冬季オリンピックに女子のスピードスケートが初めて登場したのは、1960年のスコーバレー大会。
そのとき日本女子として初参加し、3種目すべてに日本記録で入賞したのが、高見沢初枝選手です。

特に3000mではメダルの期待もかかりましたが、後で走ったフィンランドの選手に0秒4だけ逆転され、惜しくも4位。
でも自らの日本記録を30秒以上更新しての入賞だったので、悔いはありませんでした。
しかし、僅かな差でメダルを逃したことの意味を彼女自身が知るのは、結婚して引退した後のことです。
オリンピックに関係する会合があるたび「メダリスト」と、その他大勢の「出場者」に分けられる・・・。
こんな空気を敏感に察した彼女は、過去の栄光を封印して、一人の主婦として生きていくことを決意。
スケートの本拠地だった長野を離れ、東京で2人の子どもを育てながら、第二の人生を送りました。
それでも、心の中では、オリンピックや世界選手権のたびに日本女子の活躍に期待。
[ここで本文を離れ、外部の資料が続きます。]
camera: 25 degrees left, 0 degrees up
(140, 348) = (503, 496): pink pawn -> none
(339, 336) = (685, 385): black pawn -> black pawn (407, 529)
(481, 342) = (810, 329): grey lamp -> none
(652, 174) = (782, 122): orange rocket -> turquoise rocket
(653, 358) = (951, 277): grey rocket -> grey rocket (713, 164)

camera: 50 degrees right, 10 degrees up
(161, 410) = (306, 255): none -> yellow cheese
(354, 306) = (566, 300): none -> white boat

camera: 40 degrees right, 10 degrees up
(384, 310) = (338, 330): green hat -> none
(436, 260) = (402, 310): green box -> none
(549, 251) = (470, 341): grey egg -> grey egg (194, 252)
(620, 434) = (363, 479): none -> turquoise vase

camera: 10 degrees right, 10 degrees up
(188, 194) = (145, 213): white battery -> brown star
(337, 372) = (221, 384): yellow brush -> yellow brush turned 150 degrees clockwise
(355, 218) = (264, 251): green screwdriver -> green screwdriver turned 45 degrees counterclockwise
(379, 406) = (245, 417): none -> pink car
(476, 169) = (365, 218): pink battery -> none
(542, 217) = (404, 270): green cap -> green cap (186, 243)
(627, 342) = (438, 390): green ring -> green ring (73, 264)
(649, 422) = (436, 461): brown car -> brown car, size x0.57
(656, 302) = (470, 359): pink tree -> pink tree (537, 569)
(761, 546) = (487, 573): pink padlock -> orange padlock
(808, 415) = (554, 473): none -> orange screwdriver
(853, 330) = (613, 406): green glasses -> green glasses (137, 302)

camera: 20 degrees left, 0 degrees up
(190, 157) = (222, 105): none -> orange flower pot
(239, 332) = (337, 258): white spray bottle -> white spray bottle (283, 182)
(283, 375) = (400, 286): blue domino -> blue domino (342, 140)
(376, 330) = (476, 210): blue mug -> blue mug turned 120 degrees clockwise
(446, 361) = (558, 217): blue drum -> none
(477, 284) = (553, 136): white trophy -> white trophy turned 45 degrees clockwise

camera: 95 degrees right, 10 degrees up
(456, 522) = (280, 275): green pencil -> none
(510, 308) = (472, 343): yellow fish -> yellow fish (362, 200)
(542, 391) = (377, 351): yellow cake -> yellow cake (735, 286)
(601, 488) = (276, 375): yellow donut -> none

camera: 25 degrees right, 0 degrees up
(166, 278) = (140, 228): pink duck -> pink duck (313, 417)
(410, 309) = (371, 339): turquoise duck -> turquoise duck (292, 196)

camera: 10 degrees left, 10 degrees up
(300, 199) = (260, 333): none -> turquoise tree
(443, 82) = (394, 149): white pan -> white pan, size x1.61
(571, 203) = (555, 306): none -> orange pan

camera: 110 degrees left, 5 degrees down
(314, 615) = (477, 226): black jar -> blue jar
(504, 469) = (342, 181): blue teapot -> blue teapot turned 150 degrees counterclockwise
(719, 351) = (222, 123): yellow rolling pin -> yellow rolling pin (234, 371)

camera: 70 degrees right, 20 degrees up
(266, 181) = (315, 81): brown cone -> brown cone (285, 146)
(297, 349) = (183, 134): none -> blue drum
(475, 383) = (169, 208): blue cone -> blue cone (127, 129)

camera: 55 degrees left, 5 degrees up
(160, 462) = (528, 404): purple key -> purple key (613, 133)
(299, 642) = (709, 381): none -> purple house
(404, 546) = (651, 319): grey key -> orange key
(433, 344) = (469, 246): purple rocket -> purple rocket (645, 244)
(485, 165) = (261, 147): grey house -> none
会場へ何度も足を運びますが、日本代表選手たちに顔を見せることはありませんでした。

ところが、1992年、アルベールビル冬季オリンピックのことです。高見沢さんが会場の片隅で、橋本聖子選手が銅メダルに輝いた1500mのレースを見届けた時、二人の視線が合い、橋本選手が高見沢さんのそばに近づいてきました。
高見沢さんが思わず握った橋本選手の手が、しっかりと握り返してきました。
引退して28年。
高見沢さんが僅か0.4秒で逃したメダルを、いま若い日本女子選手が取ってくれたのです。
「やったわね、おめでとう」
それだけ言うと、あとは涙が出て止まりませんでした。
そしてその瞬間、現役時代にメダリストになれなかった自分へのわだかまりも消えたのです。
その後、高見沢さんは、パラリンピックのスピードスケートの指導者として再び氷の上に戻っています・・・・。